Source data
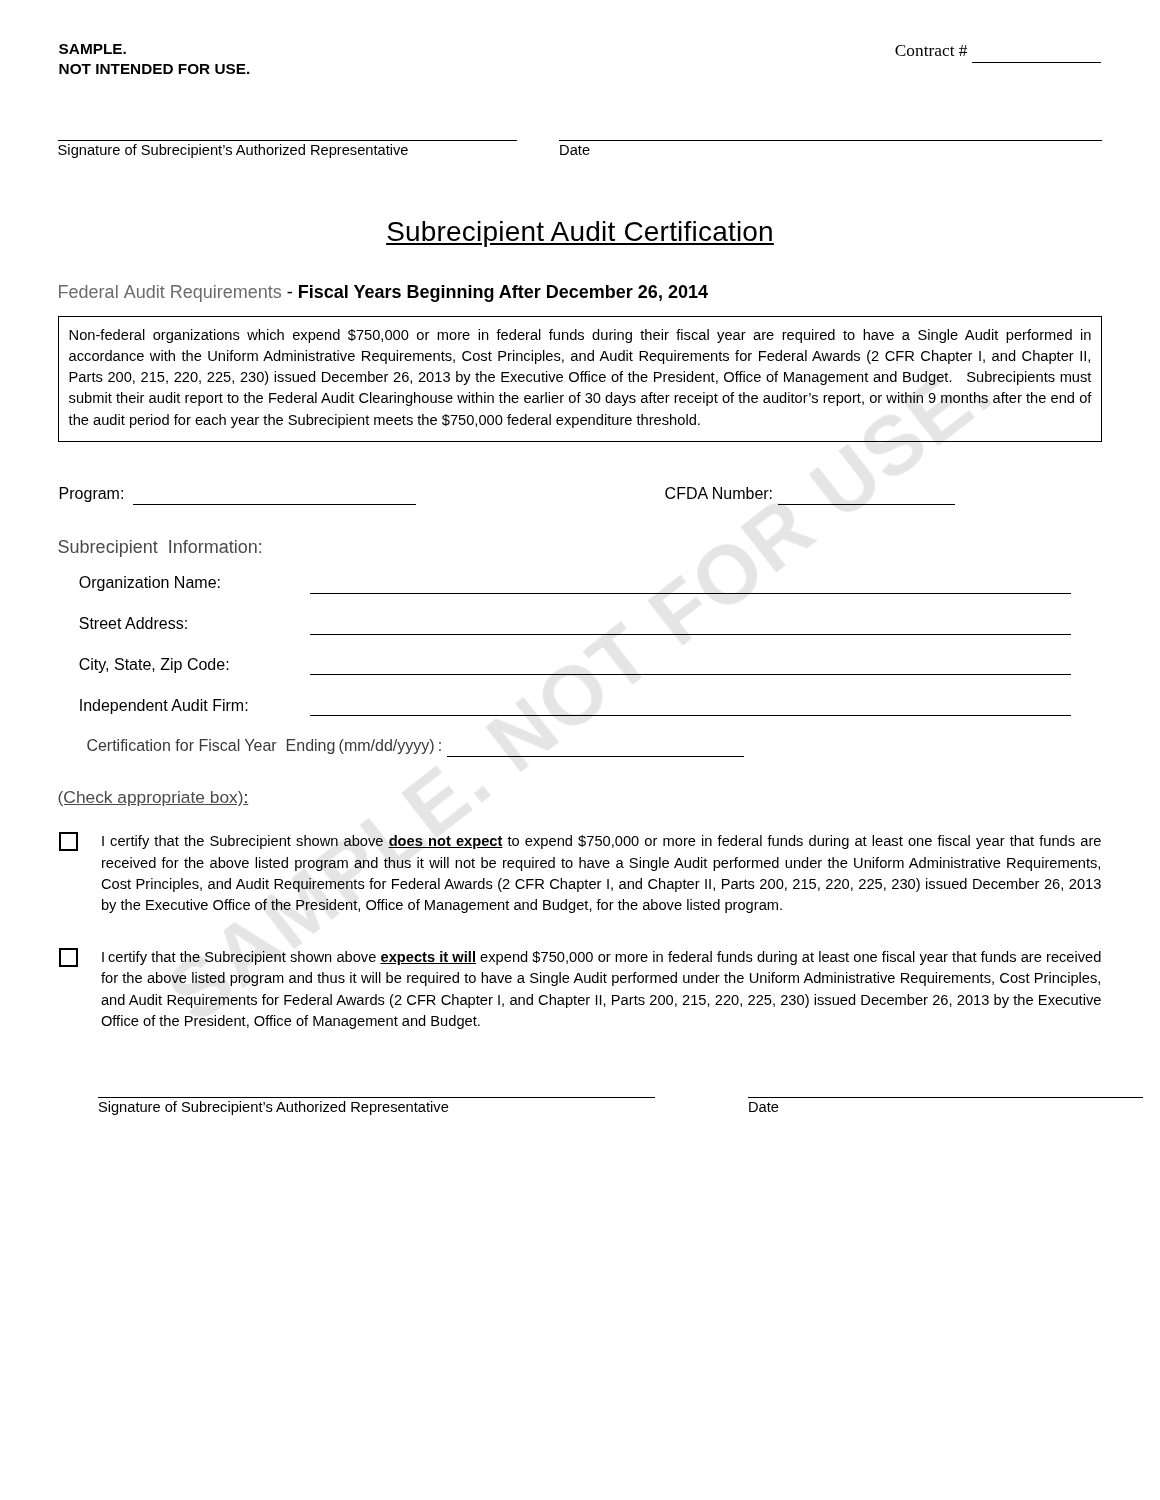SAMPLE. NOT FOR USE.
| SAMPLE. NOT INTENDED FOR USE. | Contract # |
| Signature of Subrecipient’s Authorized Representative | | Date |
Subrecipient Audit Certification
Federal Audit Requirements - Fiscal Years Beginning After December 26, 2014
Non-federal organizations which expend $750,000 or more in federal funds during their fiscal year are required to have a Single Audit performed in accordance with the Uniform Administrative Requirements, Cost Principles, and Audit Requirements for Federal Awards (2 CFR Chapter I, and Chapter II, Parts 200, 215, 220, 225, 230) issued December 26, 2013 by the Executive Office of the President, Office of Management and Budget. Subrecipients must submit their audit report to the Federal Audit Clearinghouse within the earlier of 30 days after receipt of the auditor’s report, or within 9 months after the end of the audit period for each year the Subrecipient meets the $750,000 federal expenditure threshold.
| Program: | CFDA Number: |
Subrecipient Information:
| Organization Name: | |
| Street Address: | |
| City, State, Zip Code: | |
| Independent Audit Firm: | |
Certification for Fiscal Year Ending (mm/dd/yyyy) :
(Check appropriate box):
| | I certify that the Subrecipient shown above does not expect to expend $750,000 or more in federal funds during at least one fiscal year that funds are received for the above listed program and thus it will not be required to have a Single Audit performed under the Uniform Administrative Requirements, Cost Principles, and Audit Requirements for Federal Awards (2 CFR Chapter I, and Chapter II, Parts 200, 215, 220, 225, 230) issued December 26, 2013 by the Executive Office of the President, Office of Management and Budget, for the above listed program. |
| | I certify that the Subrecipient shown above expects it will expend $750,000 or more in federal funds during at least one fiscal year that funds are received for the above listed program and thus it will be required to have a Single Audit performed under the Uniform Administrative Requirements, Cost Principles, and Audit Requirements for Federal Awards (2 CFR Chapter I, and Chapter II, Parts 200, 215, 220, 225, 230) issued December 26, 2013 by the Executive Office of the President, Office of Management and Budget. |
| Signature of Subrecipient’s Authorized Representative | | Date |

● EXERCISE PROMPT
Your task is to find each line in the entries that contains the string "Certification" and copy it.

● RESPONSE
Subrecipient Audit Certification
Certification for Fiscal Year Ending (mm/dd/yyyy) :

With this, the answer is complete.